● **TEXT**:
Further, the embodiments described herein and shown in the various flowcharts may be implemented as entirely hardware embodiments (e.g., special-purpose hardware), entirely software embodiments (e.g., processor-readable instructions), user-aided, or a combination thereof. In some embodiments, software embodiments can include multiple processes or threads, launched statically or dynamically as needed, or the like.
The embodiments described herein and shown in the various flowcharts may be implemented by computer instructions (or processor-readable instructions). These computer instructions may be provided to one or more processors to produce a machine, such that execution of the instructions on the processor causes a series of operational steps to be performed to create a means for implementing the embodiments described herein and/or shown in the flowcharts. In some embodiments, these computer instructions may be stored on machine-readable storage media, such as processor-readable non-transitory storage media.
The above specification, examples, and data provide a complete description of the manufacture and use of the composition of the invention. Since many embodiments of the invention can be made without departing, from the spirit and scope of the invention, the invention resides in the claims hereinafter appended.

Claims

What is claimed is:

1. A method for providing directional speech enhancement and noise reduction, comprising:

employing each of a plurality of microphones to generate at least one audio signal based on sound sensed in a physical space, wherein the plurality of microphones are arranged to logically define the physical space into a plurality of listening regions, and wherein each status for each listening region is logically defined as active or inactive;

generating an output signal from the audio signals, wherein directional noise reduction is performed on each audio signal associated with each inactive listening region and speech enhancement is performed on each audio signal associated with each active listening region;

modifying a current status of at least one of the plurality of listening regions based on a request to change the current status to its opposite status; and

providing an indication to a user regarding each current status for each of the plurality of listening regions.

2. The method of claim 1, further comprising providing another indication to the user regarding a quality of the audio signals associated with each active listening region.

3. The method of claim 1, further comprising monitoring at least the audio signals associated with each inactive listening region for a spoken word that is operative to trigger the request to change the current status.

4. The method of claim 1, wherein the request is triggered by an action from the user on at least one of a plurality of activators, wherein each activator corresponds to at least one different listening region.

5. The method of claim 1, wherein modifying the current status further comprises triggering modification of a current status of at least one other listening region to its opposite status.

6. The method of claim 1, further comprising providing a user interface to the user, which includes an activator and an indicator for each of the plurality of listening regions, wherein each activator enables the user to activate or inactivate the current status for at least a corresponding listening region and each indicator represents an audio signal quality associated with each active listening region.

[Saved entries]
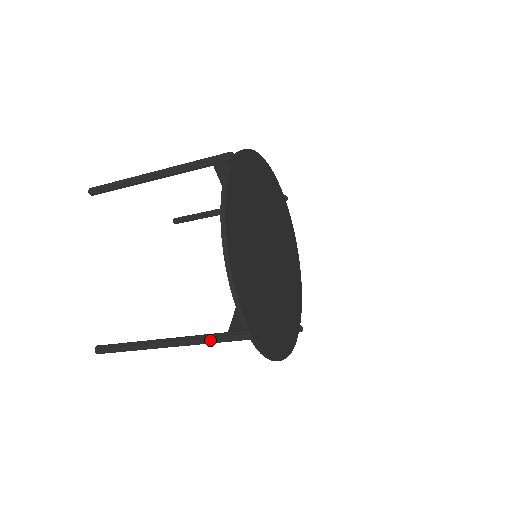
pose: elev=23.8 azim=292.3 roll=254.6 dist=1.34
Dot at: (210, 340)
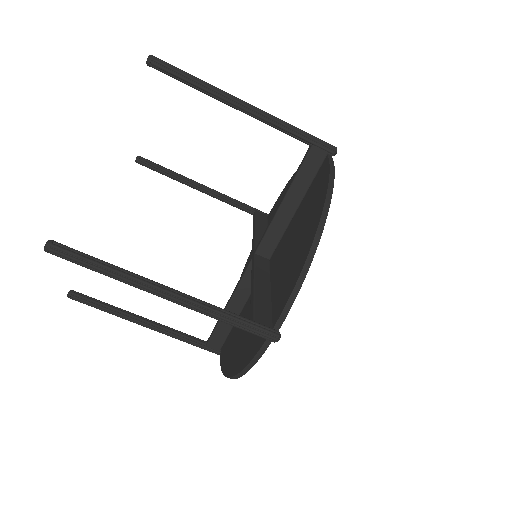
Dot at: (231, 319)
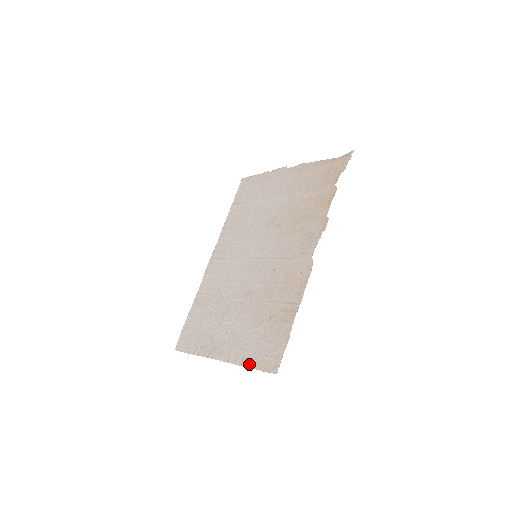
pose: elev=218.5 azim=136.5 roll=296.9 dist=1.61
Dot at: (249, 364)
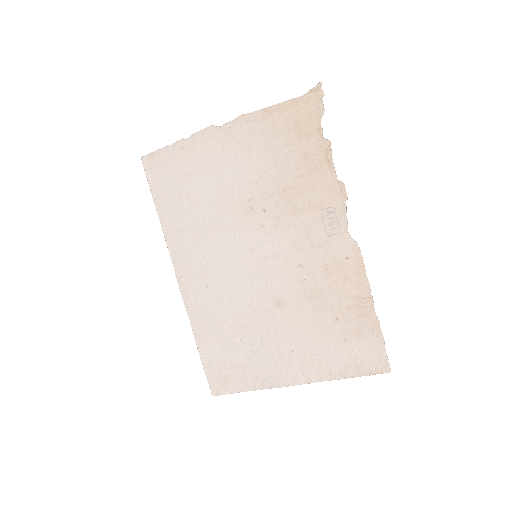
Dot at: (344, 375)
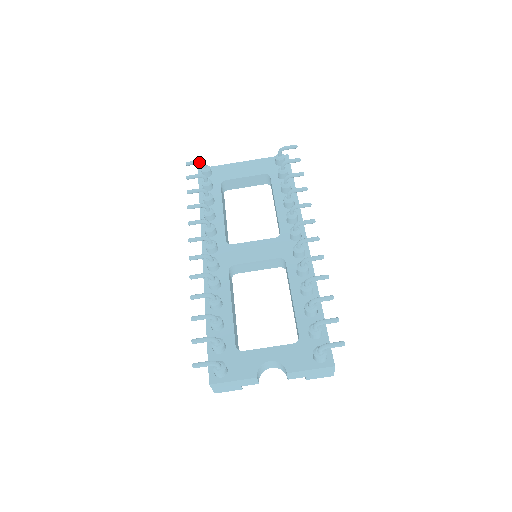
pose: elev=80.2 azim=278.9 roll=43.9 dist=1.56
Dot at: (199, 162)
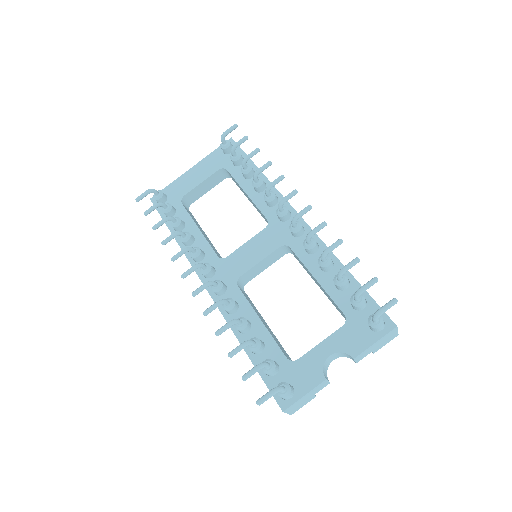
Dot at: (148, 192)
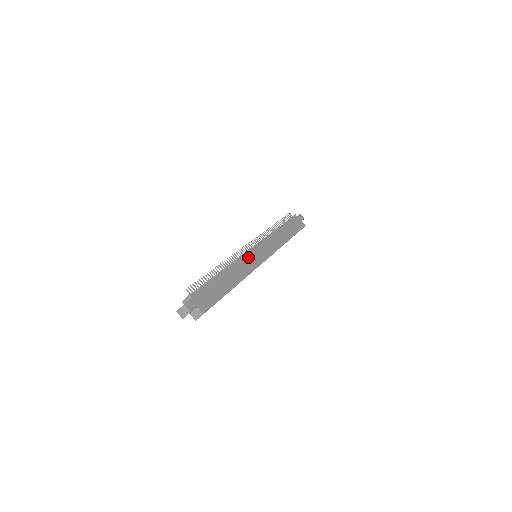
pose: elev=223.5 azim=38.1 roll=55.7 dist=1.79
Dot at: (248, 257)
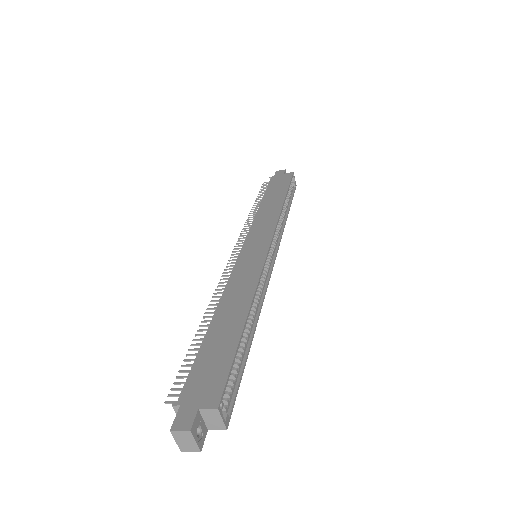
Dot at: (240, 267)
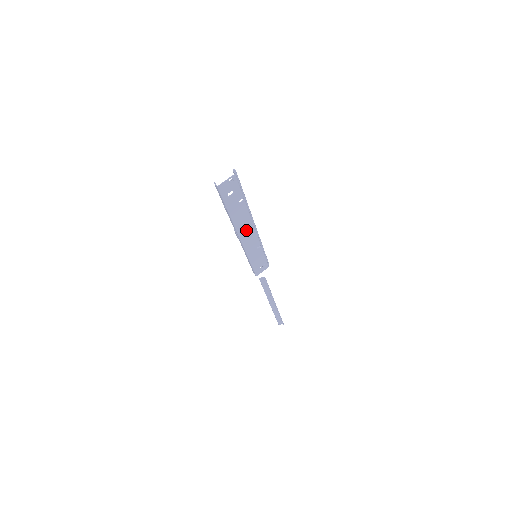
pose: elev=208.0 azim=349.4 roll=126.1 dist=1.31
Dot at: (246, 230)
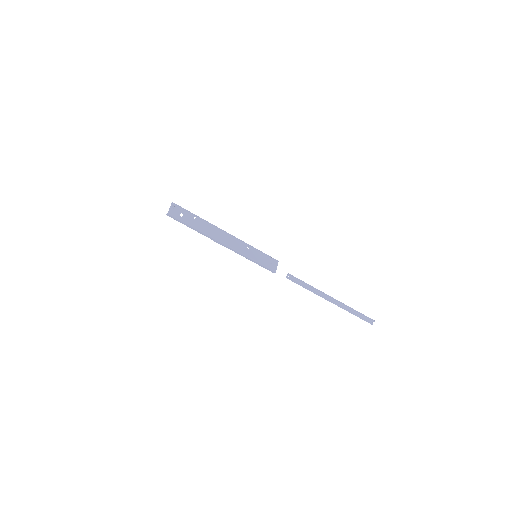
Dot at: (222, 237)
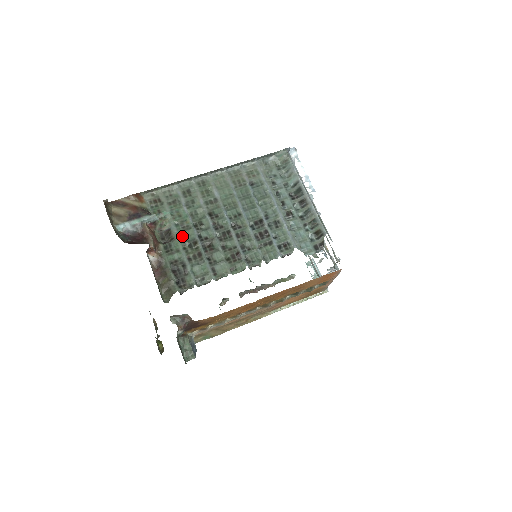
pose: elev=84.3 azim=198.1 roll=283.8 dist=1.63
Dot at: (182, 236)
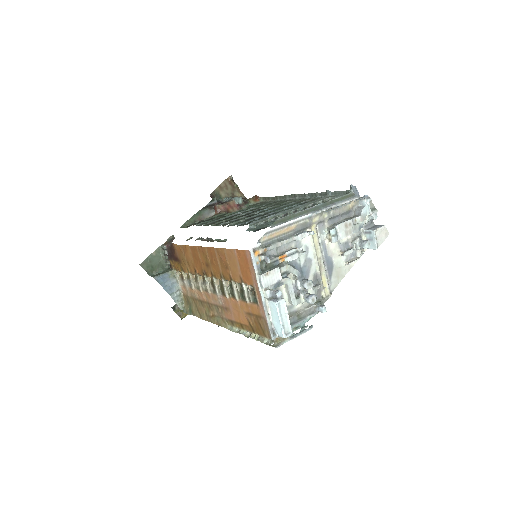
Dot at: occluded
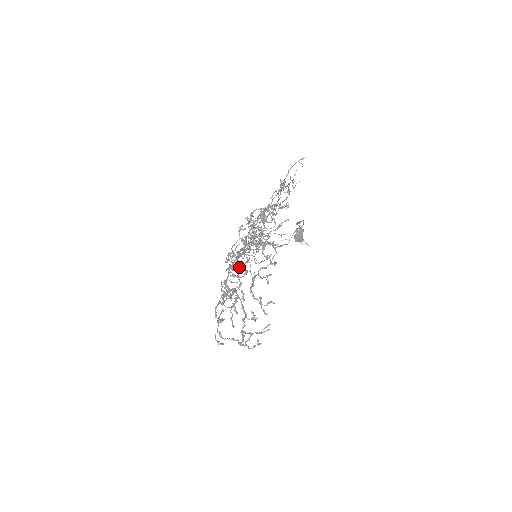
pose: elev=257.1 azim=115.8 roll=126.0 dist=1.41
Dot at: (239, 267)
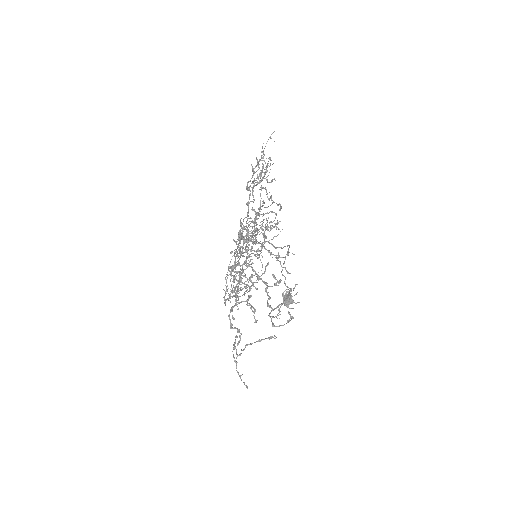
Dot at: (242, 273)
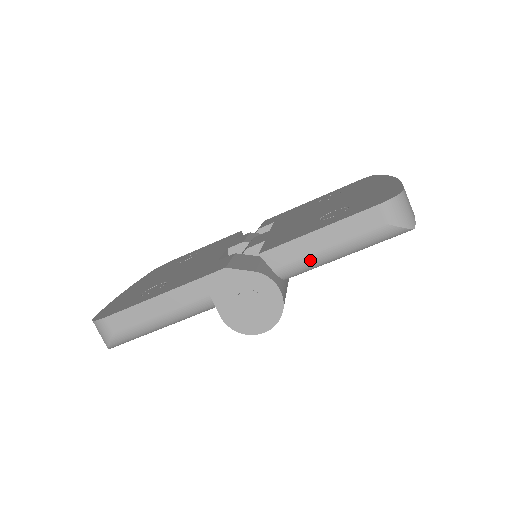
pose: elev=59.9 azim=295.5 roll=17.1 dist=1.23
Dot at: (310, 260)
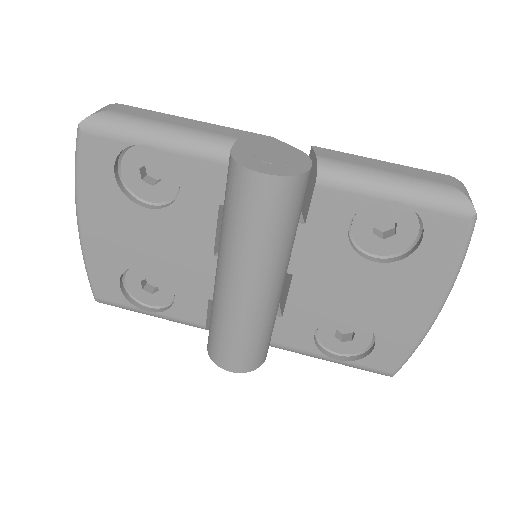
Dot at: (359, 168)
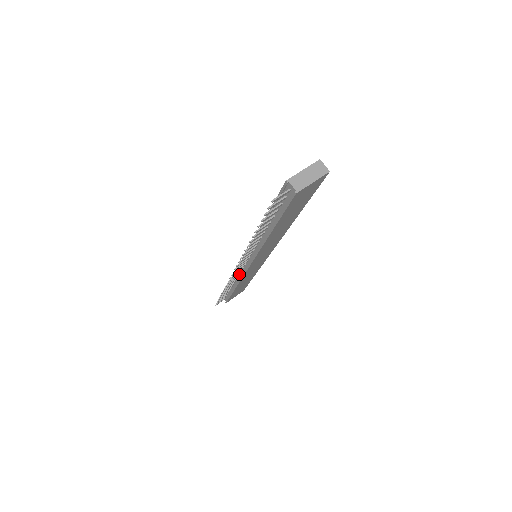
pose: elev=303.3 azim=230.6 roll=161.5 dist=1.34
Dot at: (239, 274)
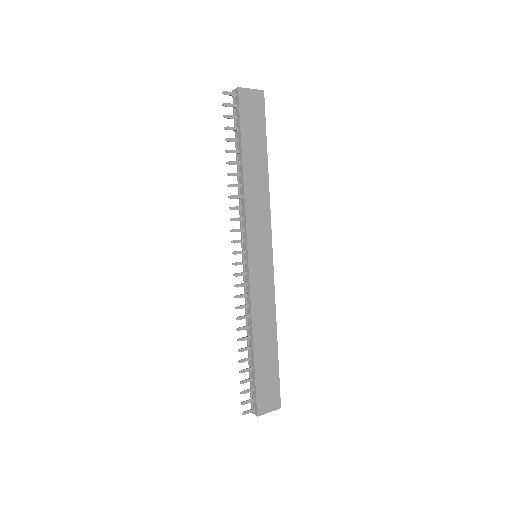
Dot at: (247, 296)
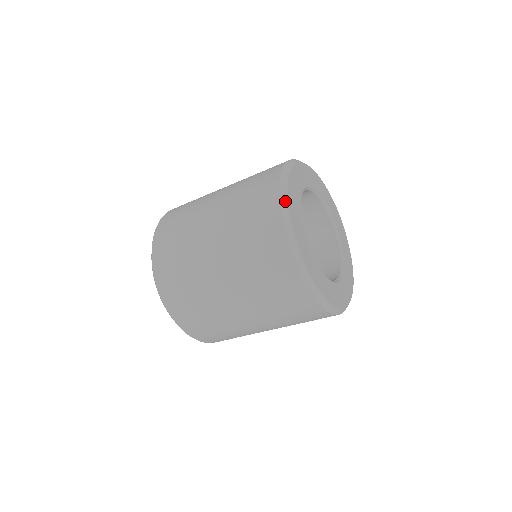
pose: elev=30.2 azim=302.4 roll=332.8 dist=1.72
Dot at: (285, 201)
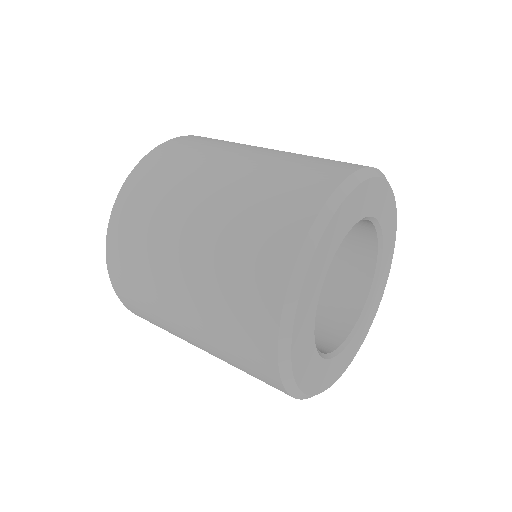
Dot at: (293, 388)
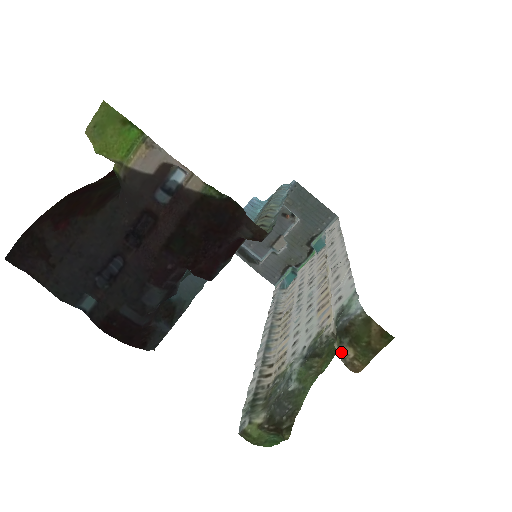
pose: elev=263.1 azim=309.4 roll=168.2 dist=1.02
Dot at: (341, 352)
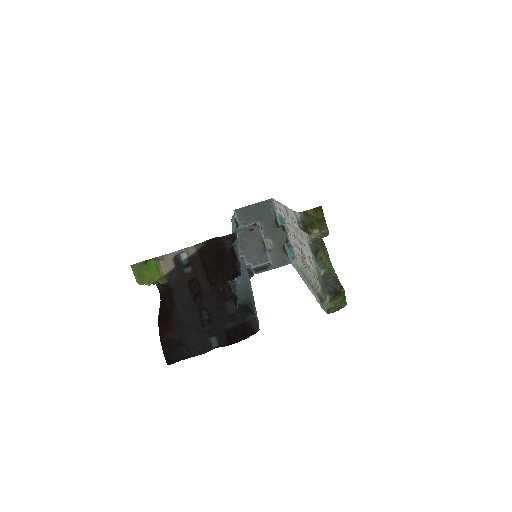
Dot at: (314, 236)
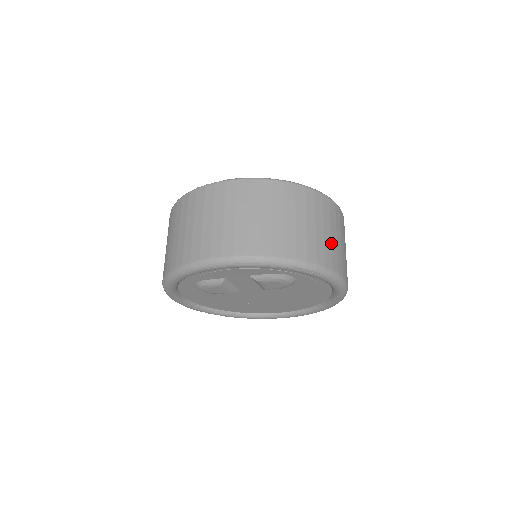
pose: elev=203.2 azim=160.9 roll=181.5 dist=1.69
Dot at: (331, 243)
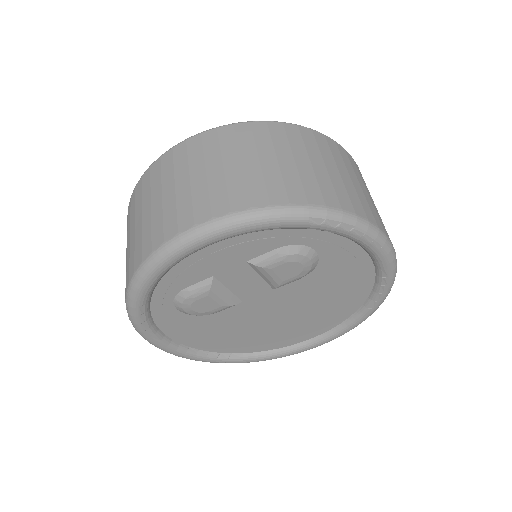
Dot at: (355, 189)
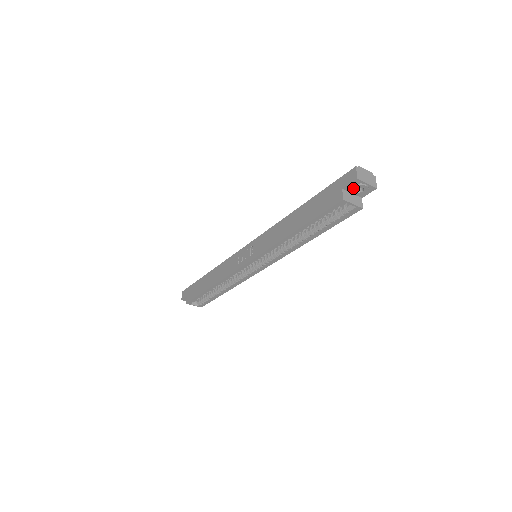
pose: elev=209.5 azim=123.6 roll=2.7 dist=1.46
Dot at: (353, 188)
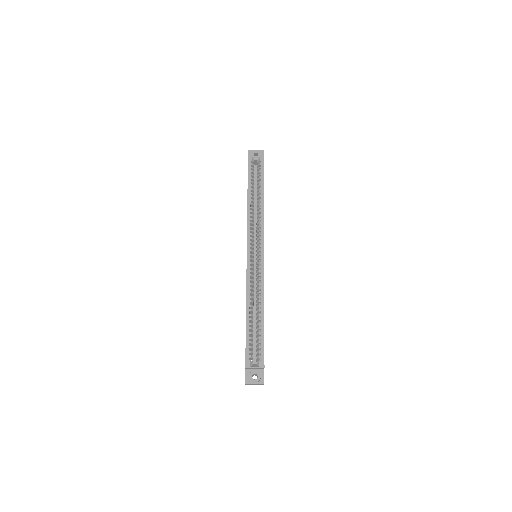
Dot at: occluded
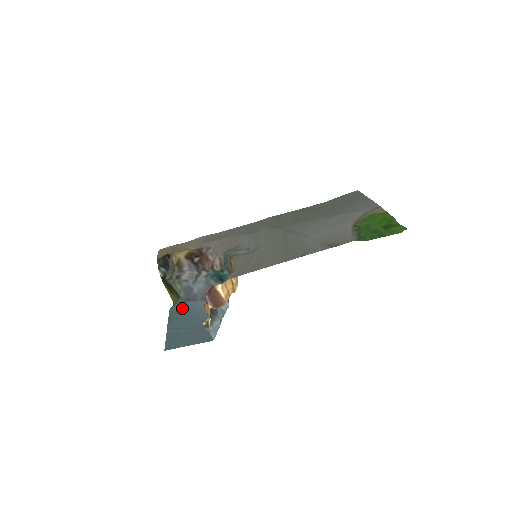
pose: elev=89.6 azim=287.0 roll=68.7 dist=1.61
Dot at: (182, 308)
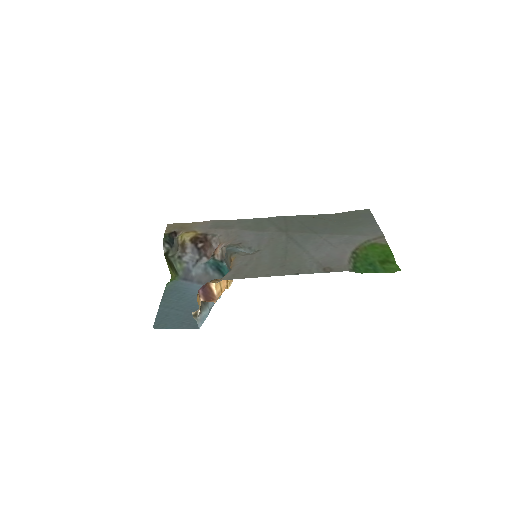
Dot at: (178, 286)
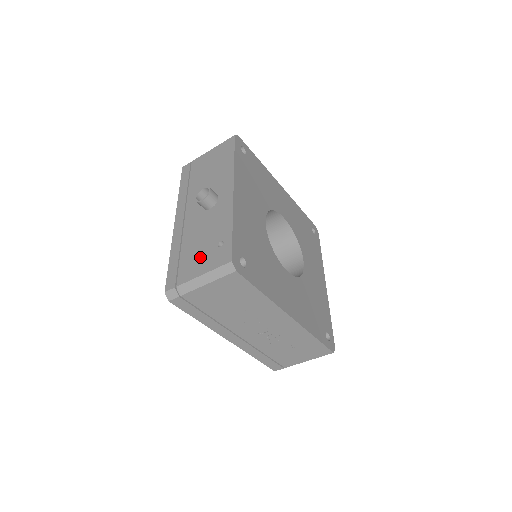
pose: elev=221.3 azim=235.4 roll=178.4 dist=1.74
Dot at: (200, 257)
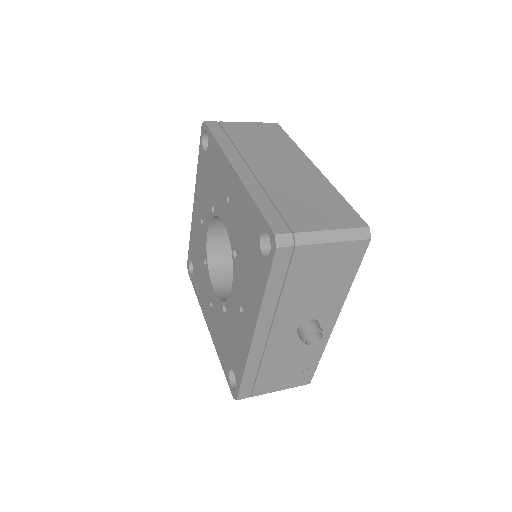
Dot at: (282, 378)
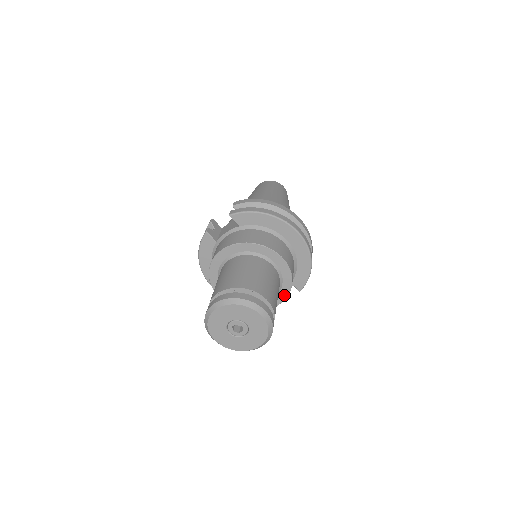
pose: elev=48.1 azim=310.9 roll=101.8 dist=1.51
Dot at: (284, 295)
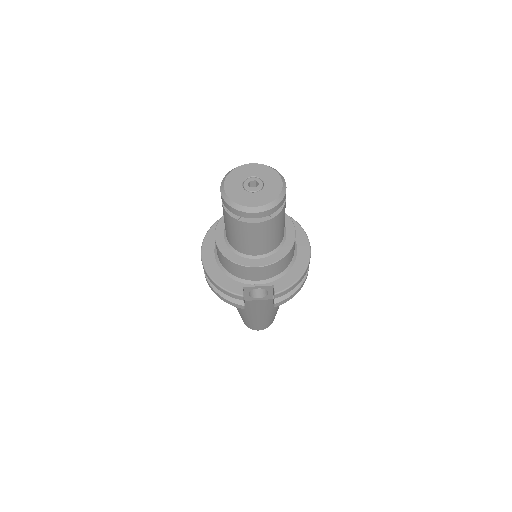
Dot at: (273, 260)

● **PARTS OF THE EXERCISE**:
- A) Copy out the part of the speech enhancement patent text starting with "providing an indication" and going on through "different listening region.".
- B) Resume the speech enhancement patent text from the point where it stops.

● **REPLIES**:
- A)
providing an indication to a user regarding each current status for each of the plurality of listening regions.

2. The method of claim 1, further comprising providing another indication to the user regarding a quality of the audio signals associated with each active listening region.

3. The method of claim 1, further comprising monitoring at least the audio signals associated with each inactive listening region for a spoken word that is operative to trigger the request to change the current status.

4. The method of claim 1, wherein the request is triggered by an action from the user on at least one of a plurality of activators, wherein each activator corresponds to at least one different listening region.

- B)
7. The method of claim 1, further comprising monitoring at least the audio signals associated with each inactive listening region for a spoken word that triggers the request, wherein a first monitored spoken word triggers activation of an inactive listening region and simultaneously triggers inactivation of an active listening region, and wherein a second monitored spoken word triggers activation of the inactive listening region and the current status of each other listening region remains unchanged.

8. An apparatus for providing directional speech enhancement and noise reduction, comprising:

a transceiver that is operative to communicate and enable phone call support with a remote computer;

a speaker that is operative to produce audio from the communication with the remote computer;

a microphone array that is operative to generate at least one audio signal based on sound sensed in a physical space, wherein the microphone array is arranged to logically define the physical space into a plurality of listening regions, and wherein each status for each listening region is logically defined as active or inactive;

a processor that is operative to execute instructions that enable actions, including:

generating an output signal from the audio signals, wherein directional noise reduction is performed on each audio signal associated with each inactive listening region and speech enhancement is performed on each audio signal associated with each active listening region; and

at least one indicator that is operative to provide an indication to a user regarding each current status for each of the plurality of listening regions.

9. The apparatus of claim 8, further comprising at least one other indicator that is operative to provide another indication to the user regarding a quality of the audio signals associated with each active listening region.

10. The apparatus of claim 8, wherein the processor is operative to execute instructions that enable further actions, including monitoring at least the audio signals associated with each inactive listening region for a spoken word that is operative to trigger the request to change the current status.

11. The apparatus of claim 8, further comprising a plurality of activators, wherein each activator corresponds to at least one different listening region, and wherein the request is triggered by an action from the user on at least one of the plurality of activators.

12. The apparatus of claim 8, wherein modifying the current status further comprises triggering modification of a current status of at least one other listening region to its opposite status.

13. The apparatus of claim 8, further comprising a display screen that is operative to provide a user interface to the user, which includes an activator and an indicator for each of the plurality of listening regions, wherein each activator enables the user to activate or inactivate the current status for at least a corresponding listening region and each indicator represents an audio signal quality associated with each active listening region.

14. The apparatus of claim 8, wherein the processor is operative to execute instructions that enable further actions, including monitoring at least the audio signals associated with each inactive listening region for a spoken word that triggers the request, wherein a first monitored spoken word triggers activation of an inactive listening region and simultaneously triggers inactivation of an active listening region, and wherein a second monitored spoken word triggers activation of the inactive listening region and the current status of each other listening region remains unchanged.

15. A hardware chip that is operative to provide directional speech enhancement and noise reduction for a speaker and microphone system, comprising:

an input logic that is operative to employ each of a plurality of microphones to generate at least one audio signal based on sound sensed in a physical space, wherein the plurality of microphones are arranged to logically define the physical space into a plurality of listening regions, and wherein each status for each listening region is logically defined as active or inactive;

a speech enhancer logic that is operative to generate an output signal from the audio signals, wherein directional noise reduction is performed on each audio signal associated with each inactive listening region and speech enhancement is performed on each audio signal associated with each active listening region;

a trigger monitor logic that is operative to modify a current status of at least one of the plurality of listening regions based on a request to change the current status to its opposite status; and

a display indicator logic that is operative to provide an indication to a user regarding each current status for each of the plurality of listening regions.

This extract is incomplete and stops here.